About this task: Print the records below exactly, omitting all pictures.

Lens and sensor metadata
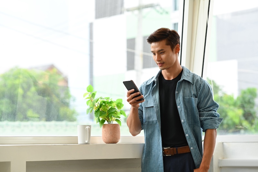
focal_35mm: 105
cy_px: 86
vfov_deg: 13.0
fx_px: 752
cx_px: 129
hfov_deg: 19.5
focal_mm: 105
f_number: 4
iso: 500
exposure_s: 1/400
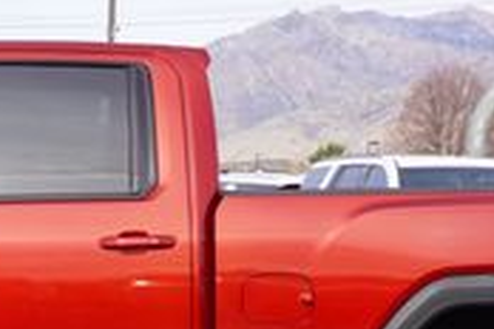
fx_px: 1891
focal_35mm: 138
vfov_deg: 9.8
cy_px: 372
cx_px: 0
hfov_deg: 14.6
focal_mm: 25
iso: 100
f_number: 8
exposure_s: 1/100
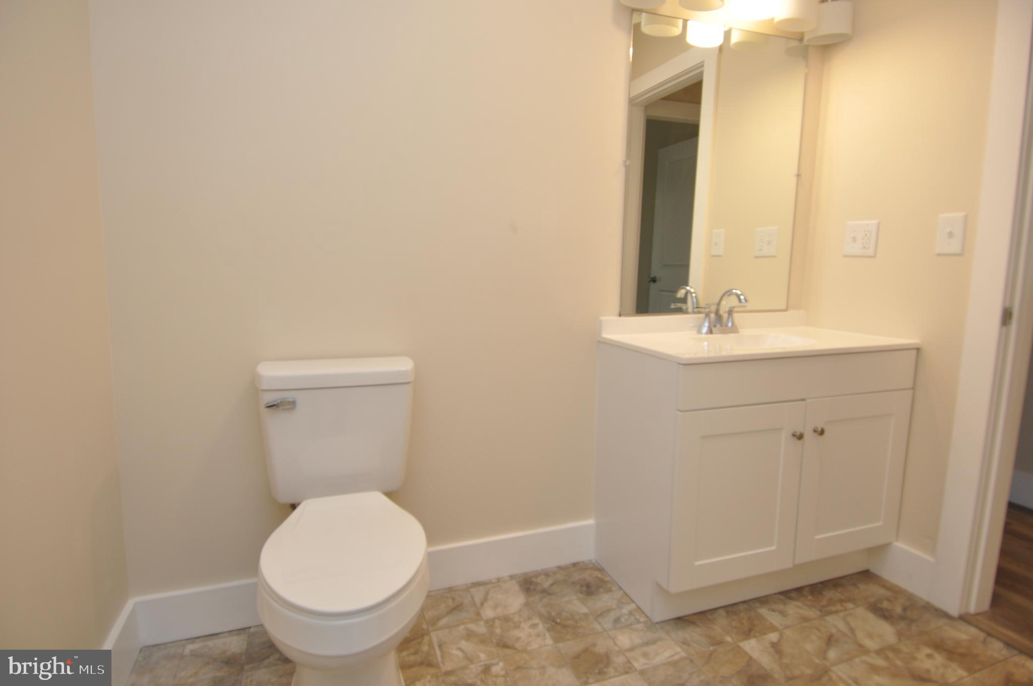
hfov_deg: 90.1
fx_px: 516
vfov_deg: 67.2
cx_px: 516
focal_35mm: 18
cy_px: 343
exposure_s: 1/60
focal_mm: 12
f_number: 4
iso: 400
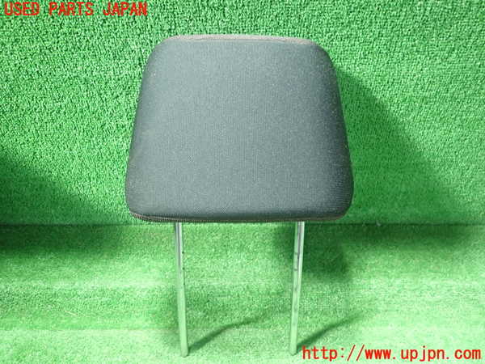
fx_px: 350
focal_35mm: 25
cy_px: 182
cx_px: 242
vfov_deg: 54.9
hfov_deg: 69.4
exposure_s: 1/30
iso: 500
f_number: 2
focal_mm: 4.5
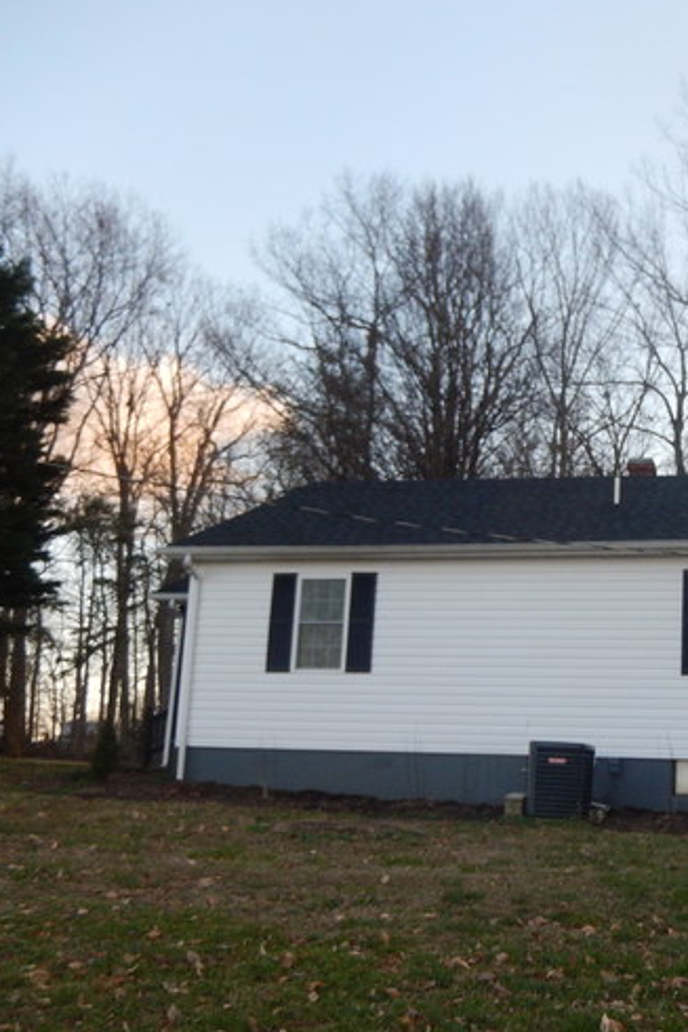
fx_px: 1174
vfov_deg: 47.3
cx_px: 632
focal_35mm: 41
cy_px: 586
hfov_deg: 31.0
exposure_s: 1/250
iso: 280
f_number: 3.4
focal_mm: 4.5
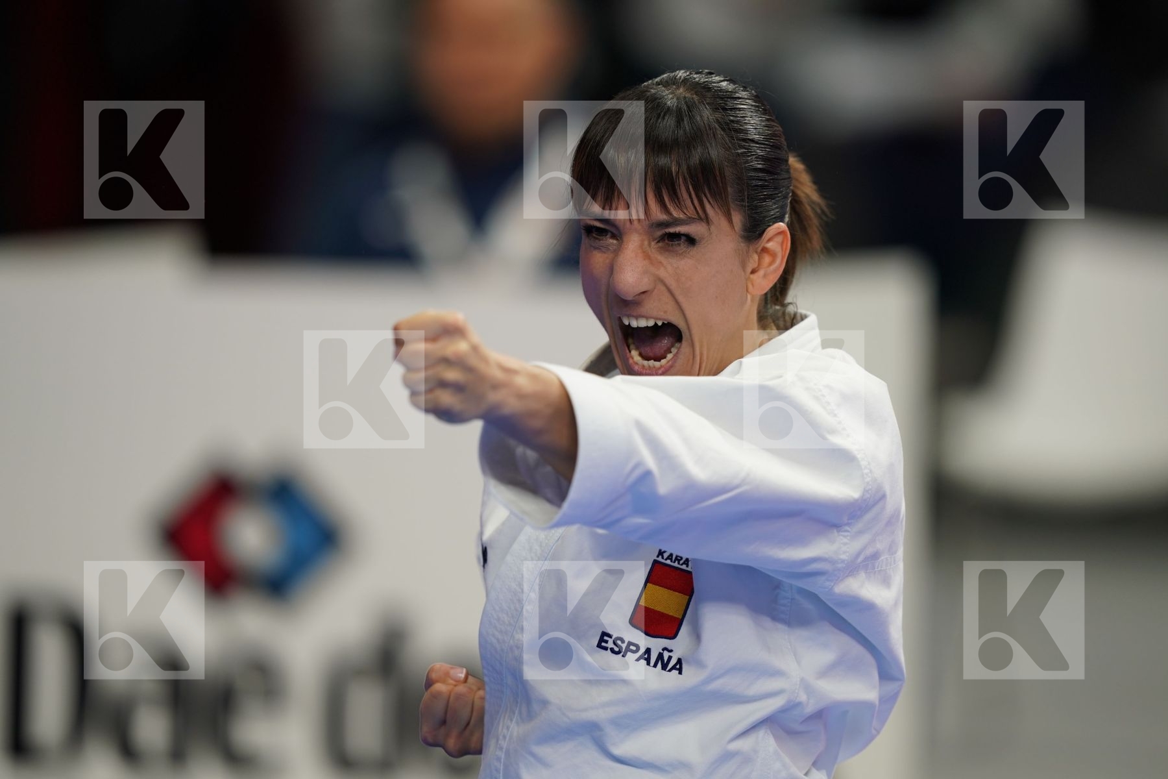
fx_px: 12977
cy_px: 390
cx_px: 584
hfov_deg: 5.2
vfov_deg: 3.4
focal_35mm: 400
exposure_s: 1/500
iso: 500
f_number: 2.8
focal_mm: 400
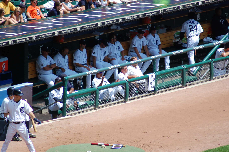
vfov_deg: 3.0
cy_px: 76
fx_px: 2860
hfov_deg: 4.6
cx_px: 114
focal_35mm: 450
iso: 400
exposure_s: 1/1600
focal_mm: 300
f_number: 5.6
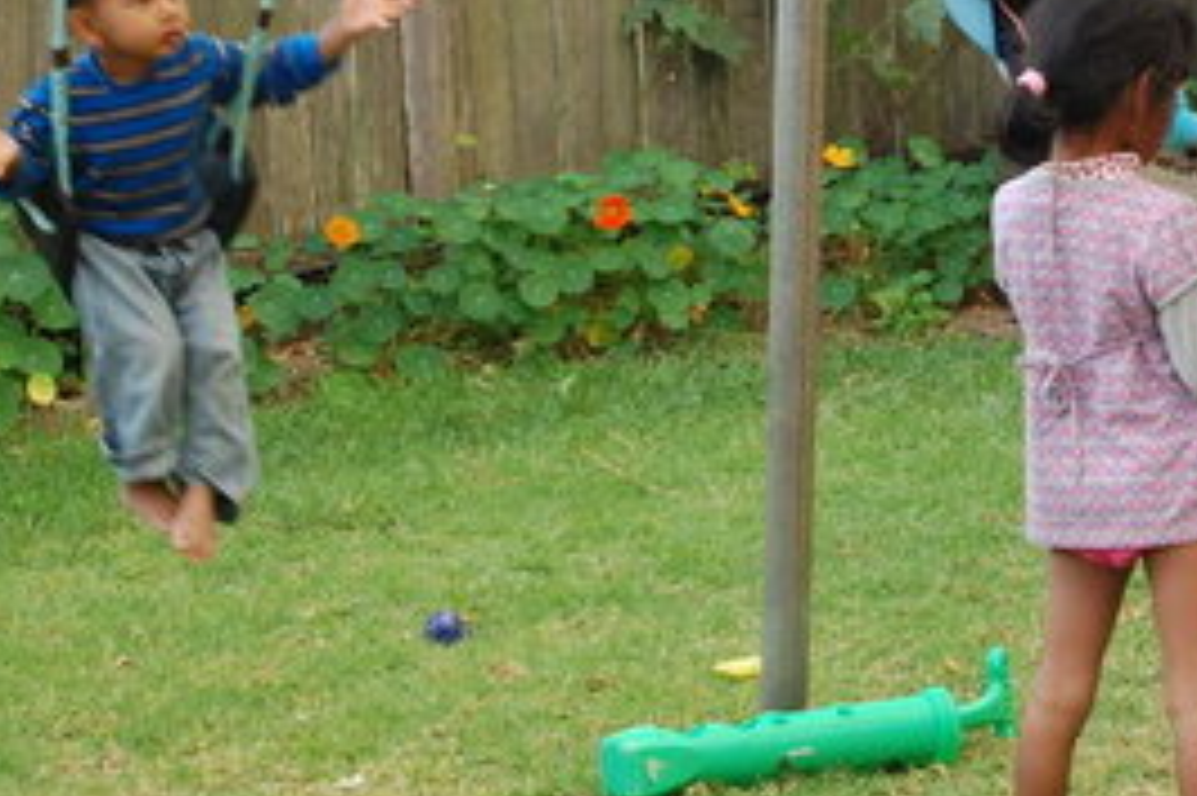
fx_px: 6586
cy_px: 148
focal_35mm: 198
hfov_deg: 10.4
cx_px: 765
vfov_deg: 6.9
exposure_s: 1/100
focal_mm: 55
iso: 400
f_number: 5.6
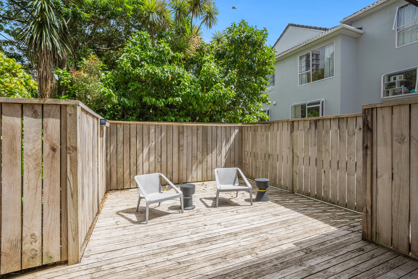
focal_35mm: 17
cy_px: 140
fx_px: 197
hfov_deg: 93.2
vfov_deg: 70.5
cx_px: 209
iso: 400
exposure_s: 1/500
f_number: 14
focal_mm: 17
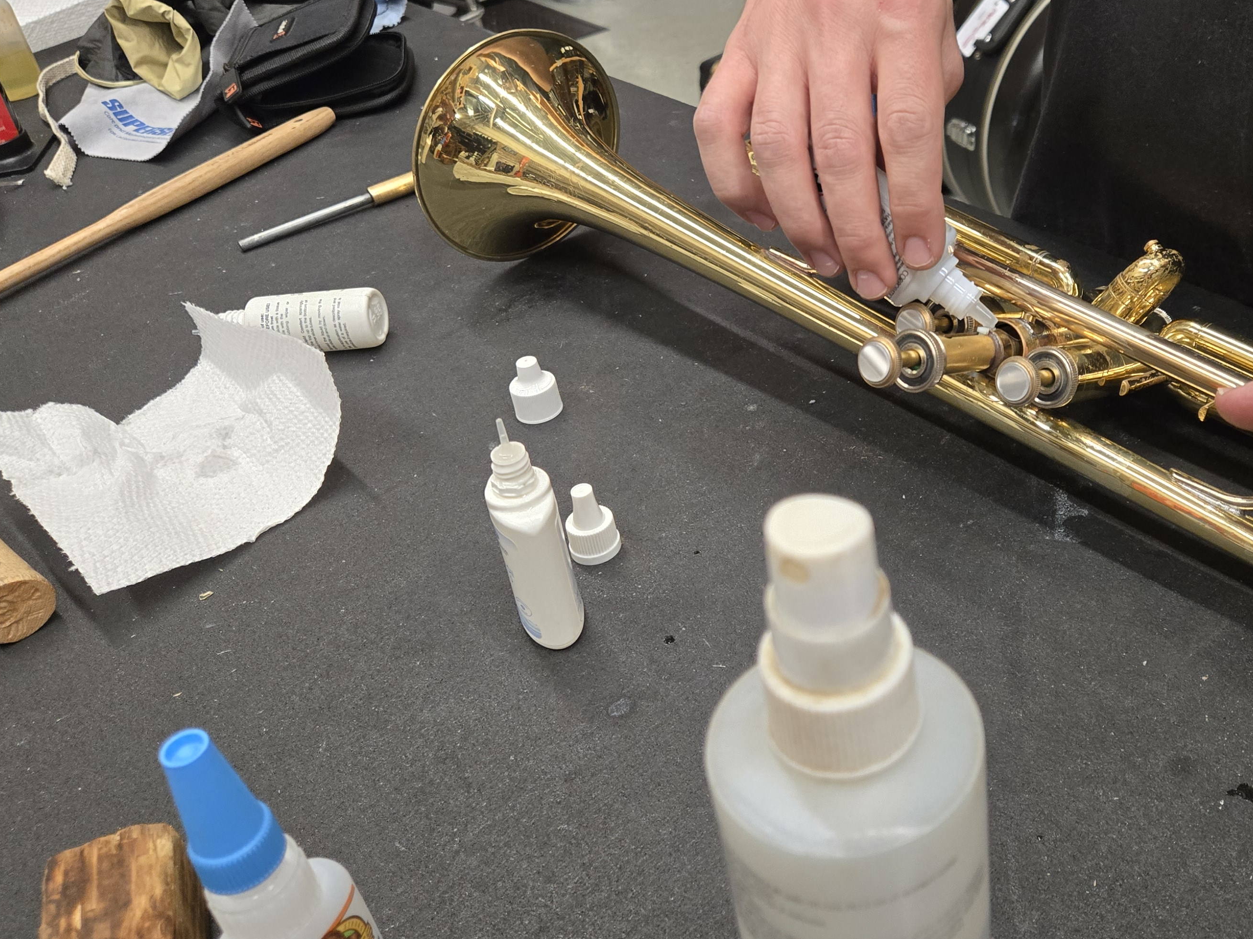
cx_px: 840
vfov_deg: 40.5
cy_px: 364
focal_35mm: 35
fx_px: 1267
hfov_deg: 51.6
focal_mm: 5.4
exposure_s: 1/120
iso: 400
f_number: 1.8
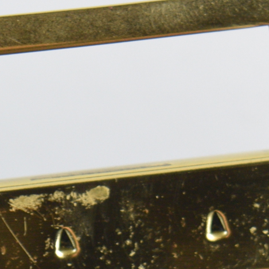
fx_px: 3578
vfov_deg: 4.3
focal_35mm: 407
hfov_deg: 4.3
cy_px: 298
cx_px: 180
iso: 400
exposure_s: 1/80
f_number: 5.6
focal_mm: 50
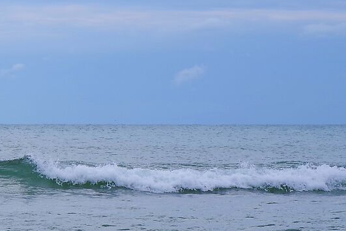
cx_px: -339
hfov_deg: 8.6
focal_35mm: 226
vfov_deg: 6.0
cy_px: 283
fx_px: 2172
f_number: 16
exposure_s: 1/200
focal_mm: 50
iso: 200
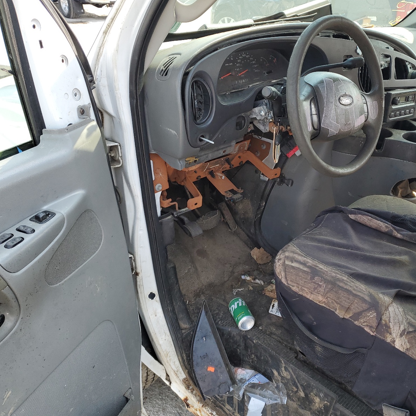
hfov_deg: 51.9
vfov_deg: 52.5
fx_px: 421
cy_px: 210
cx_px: 264
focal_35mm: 31
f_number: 1.5
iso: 50
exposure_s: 1/455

Answer section:
focal_35mm: 105
cy_px: 86
vfov_deg: 13.0
fx_px: 752
cx_px: 129
hfov_deg: 19.5
focal_mm: 105
f_number: 4
iso: 500
exposure_s: 1/400
fx_px: 1891
focal_35mm: 138
vfov_deg: 9.8
cy_px: 372
cx_px: 0
hfov_deg: 14.6
focal_mm: 25
iso: 100
f_number: 8
exposure_s: 1/100
hfov_deg: 90.1
fx_px: 516
vfov_deg: 67.2
cx_px: 516
focal_35mm: 18
cy_px: 343
exposure_s: 1/60
focal_mm: 12
f_number: 4
iso: 400
fx_px: 350
focal_35mm: 25
cy_px: 182
cx_px: 242
vfov_deg: 54.9
hfov_deg: 69.4
exposure_s: 1/30
iso: 500
f_number: 2
focal_mm: 4.5
fx_px: 1174
vfov_deg: 47.3
cx_px: 632
focal_35mm: 41
cy_px: 586
hfov_deg: 31.0
exposure_s: 1/250
iso: 280
f_number: 3.4
focal_mm: 4.5
fx_px: 12977
cy_px: 390
cx_px: 584
hfov_deg: 5.2
vfov_deg: 3.4
focal_35mm: 400
exposure_s: 1/500
iso: 500
f_number: 2.8
focal_mm: 400
vfov_deg: 3.0
cy_px: 76
fx_px: 2860
hfov_deg: 4.6
cx_px: 114
focal_35mm: 450
iso: 400
exposure_s: 1/1600
focal_mm: 300
f_number: 5.6
fx_px: 6586
cy_px: 148
focal_35mm: 198
hfov_deg: 10.4
cx_px: 765
vfov_deg: 6.9
exposure_s: 1/100
focal_mm: 55
iso: 400
f_number: 5.6
focal_35mm: 17
cy_px: 140
fx_px: 197
hfov_deg: 93.2
vfov_deg: 70.5
cx_px: 209
iso: 400
exposure_s: 1/500
f_number: 14
focal_mm: 17
cx_px: 840
vfov_deg: 40.5
cy_px: 364
focal_35mm: 35
fx_px: 1267
hfov_deg: 51.6
focal_mm: 5.4
exposure_s: 1/120
iso: 400
f_number: 1.8
fx_px: 3578
vfov_deg: 4.3
focal_35mm: 407
hfov_deg: 4.3
cy_px: 298
cx_px: 180
iso: 400
exposure_s: 1/80
f_number: 5.6
focal_mm: 50
cx_px: -339
hfov_deg: 8.6
focal_35mm: 226
vfov_deg: 6.0
cy_px: 283
fx_px: 2172
f_number: 16
exposure_s: 1/200
focal_mm: 50
iso: 200
hfov_deg: 51.9
vfov_deg: 52.5
fx_px: 421
cy_px: 210
cx_px: 264
focal_35mm: 31
f_number: 1.5
iso: 50
exposure_s: 1/455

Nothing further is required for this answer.